Весть о гибели Орхана Джемаля пришла неожиданно и стала информационной сенсацией: российский журналист с коллегами погиб в Африке. Об этом сообщалось в топе новостей Яндекса и об этом написали многочисленные издания, которые при жизни Орхана никогда бы его не опубликовали и не процитировали. В некотором смысле — профессиональный успех, даже собственную смерть сделать темой для многочисленных публикаций.

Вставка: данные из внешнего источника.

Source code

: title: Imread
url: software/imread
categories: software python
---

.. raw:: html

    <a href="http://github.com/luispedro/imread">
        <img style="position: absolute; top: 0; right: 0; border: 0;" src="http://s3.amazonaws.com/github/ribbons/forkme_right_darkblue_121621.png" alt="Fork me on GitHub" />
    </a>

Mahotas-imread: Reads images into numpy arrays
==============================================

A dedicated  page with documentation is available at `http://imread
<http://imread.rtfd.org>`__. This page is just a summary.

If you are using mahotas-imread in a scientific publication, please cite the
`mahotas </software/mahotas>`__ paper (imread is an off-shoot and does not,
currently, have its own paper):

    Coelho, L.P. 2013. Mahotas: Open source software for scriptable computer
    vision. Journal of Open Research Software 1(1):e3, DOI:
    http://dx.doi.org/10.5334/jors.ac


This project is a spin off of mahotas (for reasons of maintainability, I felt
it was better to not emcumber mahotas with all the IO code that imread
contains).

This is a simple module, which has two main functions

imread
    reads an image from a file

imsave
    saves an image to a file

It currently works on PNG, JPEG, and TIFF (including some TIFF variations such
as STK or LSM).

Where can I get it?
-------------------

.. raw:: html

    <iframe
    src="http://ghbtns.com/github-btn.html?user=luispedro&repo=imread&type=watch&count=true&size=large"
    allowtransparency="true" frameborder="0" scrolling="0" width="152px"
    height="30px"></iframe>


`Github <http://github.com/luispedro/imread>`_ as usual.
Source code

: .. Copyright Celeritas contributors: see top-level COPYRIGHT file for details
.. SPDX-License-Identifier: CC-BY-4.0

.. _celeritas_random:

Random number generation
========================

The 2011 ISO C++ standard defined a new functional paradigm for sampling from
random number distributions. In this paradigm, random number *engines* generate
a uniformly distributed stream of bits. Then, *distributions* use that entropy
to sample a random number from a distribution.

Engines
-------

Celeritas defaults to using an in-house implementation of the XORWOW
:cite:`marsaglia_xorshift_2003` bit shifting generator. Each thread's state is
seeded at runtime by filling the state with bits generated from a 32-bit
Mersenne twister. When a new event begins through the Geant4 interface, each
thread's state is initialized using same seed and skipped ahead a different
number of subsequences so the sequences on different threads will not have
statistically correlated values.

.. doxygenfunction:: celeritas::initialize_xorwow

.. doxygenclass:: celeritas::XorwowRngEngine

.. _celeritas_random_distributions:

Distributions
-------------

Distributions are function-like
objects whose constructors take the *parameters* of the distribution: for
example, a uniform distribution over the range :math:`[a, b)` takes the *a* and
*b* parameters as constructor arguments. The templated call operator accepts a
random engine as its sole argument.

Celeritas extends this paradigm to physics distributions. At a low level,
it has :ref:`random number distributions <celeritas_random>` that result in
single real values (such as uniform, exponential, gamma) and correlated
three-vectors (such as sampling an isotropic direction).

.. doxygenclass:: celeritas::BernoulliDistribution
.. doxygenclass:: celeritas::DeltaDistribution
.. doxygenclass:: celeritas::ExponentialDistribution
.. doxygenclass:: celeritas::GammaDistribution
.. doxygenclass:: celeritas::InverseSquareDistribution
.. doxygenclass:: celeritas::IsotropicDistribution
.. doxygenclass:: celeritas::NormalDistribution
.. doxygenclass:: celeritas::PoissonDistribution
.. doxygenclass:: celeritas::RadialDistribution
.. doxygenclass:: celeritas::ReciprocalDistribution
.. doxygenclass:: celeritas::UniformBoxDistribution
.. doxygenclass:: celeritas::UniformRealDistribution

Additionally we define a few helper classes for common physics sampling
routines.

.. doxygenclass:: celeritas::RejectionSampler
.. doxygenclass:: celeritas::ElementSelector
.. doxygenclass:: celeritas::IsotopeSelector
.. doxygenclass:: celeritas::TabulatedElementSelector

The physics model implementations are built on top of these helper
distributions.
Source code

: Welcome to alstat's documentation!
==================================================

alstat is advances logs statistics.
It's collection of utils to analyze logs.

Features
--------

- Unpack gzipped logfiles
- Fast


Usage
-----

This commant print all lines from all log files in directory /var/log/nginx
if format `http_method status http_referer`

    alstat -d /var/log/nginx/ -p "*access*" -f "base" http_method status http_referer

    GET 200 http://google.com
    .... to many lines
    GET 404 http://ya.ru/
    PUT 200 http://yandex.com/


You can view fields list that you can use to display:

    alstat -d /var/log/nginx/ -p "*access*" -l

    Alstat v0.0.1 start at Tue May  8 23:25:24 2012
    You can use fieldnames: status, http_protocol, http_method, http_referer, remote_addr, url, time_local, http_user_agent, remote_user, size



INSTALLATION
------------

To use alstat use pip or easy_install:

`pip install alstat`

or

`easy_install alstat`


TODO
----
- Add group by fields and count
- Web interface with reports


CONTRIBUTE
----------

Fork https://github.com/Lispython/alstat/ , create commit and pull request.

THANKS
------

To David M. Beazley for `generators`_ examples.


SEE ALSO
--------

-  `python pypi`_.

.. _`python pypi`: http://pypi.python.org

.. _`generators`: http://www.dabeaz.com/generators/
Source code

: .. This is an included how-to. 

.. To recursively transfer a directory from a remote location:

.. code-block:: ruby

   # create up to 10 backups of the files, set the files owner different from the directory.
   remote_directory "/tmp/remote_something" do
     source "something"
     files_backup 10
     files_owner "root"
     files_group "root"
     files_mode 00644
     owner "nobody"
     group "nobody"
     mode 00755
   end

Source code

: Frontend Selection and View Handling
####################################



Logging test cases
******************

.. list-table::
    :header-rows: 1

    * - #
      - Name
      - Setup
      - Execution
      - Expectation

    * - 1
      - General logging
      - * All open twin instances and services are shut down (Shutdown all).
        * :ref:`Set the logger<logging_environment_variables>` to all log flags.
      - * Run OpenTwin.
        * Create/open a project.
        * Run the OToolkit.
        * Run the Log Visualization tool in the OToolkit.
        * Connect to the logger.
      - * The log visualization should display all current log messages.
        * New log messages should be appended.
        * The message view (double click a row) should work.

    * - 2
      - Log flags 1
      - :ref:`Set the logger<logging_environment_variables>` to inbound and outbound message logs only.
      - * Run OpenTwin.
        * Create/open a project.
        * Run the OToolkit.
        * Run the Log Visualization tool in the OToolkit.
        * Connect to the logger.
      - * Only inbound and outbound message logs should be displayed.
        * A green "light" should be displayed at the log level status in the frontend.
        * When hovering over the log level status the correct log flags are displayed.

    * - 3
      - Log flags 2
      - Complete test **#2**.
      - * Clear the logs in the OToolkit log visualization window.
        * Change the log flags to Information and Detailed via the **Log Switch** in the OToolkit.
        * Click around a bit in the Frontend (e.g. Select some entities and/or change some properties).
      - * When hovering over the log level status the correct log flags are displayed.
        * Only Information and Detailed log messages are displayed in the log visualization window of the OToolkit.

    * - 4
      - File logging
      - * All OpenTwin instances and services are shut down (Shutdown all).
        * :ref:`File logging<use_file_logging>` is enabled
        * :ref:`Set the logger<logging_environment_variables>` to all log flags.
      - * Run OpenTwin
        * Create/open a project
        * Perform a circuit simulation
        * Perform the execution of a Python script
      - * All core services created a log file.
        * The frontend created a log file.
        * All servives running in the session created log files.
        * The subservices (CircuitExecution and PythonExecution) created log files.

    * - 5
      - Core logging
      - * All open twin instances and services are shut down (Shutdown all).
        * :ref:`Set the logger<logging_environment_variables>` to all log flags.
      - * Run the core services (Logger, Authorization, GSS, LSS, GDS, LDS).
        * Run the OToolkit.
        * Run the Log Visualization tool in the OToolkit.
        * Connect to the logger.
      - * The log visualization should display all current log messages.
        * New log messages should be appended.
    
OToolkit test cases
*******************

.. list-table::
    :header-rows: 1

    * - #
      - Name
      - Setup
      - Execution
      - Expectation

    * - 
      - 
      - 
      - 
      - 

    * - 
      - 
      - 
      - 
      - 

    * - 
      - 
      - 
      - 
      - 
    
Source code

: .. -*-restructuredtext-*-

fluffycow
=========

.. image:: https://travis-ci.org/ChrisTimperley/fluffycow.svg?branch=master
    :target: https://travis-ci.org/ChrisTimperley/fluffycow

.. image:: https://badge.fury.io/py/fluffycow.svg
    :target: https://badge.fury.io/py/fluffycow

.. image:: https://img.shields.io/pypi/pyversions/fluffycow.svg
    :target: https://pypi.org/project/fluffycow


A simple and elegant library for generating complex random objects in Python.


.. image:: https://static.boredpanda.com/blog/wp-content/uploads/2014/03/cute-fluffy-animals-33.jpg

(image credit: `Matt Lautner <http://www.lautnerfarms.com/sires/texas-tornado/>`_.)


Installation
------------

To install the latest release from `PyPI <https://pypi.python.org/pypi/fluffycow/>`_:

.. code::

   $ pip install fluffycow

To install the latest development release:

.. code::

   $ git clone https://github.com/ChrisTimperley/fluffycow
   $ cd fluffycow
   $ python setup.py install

В общем, умер Орхан так же, как и жил. Неординарно, драматично, экстремально. Мог бы погибнуть гораздо раньше, когда делал репортаж о гражданской войне в Ливии и входил в Триполи вместе с повстанцами — попал под огонь крупнокалиберного пулемета и чуть не потерял ногу.
С Орханом меня познакомил его отец — Гейдар Джемаль. Странный, яркий и противоречивый человек, пытавшийся создать исламскую версию Теологии освобождения и нередко метавшийся между политическими и идеологическими крайностями. Орхан был верным сыном, не только в плане поддержки отца в его публичных позициях, но и в том, что старался жить в соответствии с теми идеями, которые отец проповедовал. Он мог быть, с моей точки зрения, крайне непоследователен политически, но всегда был искренен.
Когда я был вынужден уйти из «Новой газеты», он занял мое место в отделе политики и старался поддерживать тот же радикальный и активистский дух, который был у этого издания в начале 2000-х годов, когда главным идейным ориентиром был не идеологический либерализм, а скорее яркая, искренняя и бескомпромиссная критика социально-политических порядков в стране. Потом Орхан покинул «Новую газету», как и многие радикальные авторы того же призыва. Он был с нами на Европейском социальном форуме, выступал на различных собраниях, то появляясь в среде левых, то исчезая.
Последний раз я столкнулся с ним в магазине продуктов. Орхан был мрачен и дезориентирован. Жаловался, что не печатают и нет настоящего дела.
Такое дело он нашел в Африке, снимая фильм про ЧВК Вагнера.
Дело это стоило ему жизни. Но мне не кажется, что такой поворот событий стал неожиданностью. Он был к этому готов.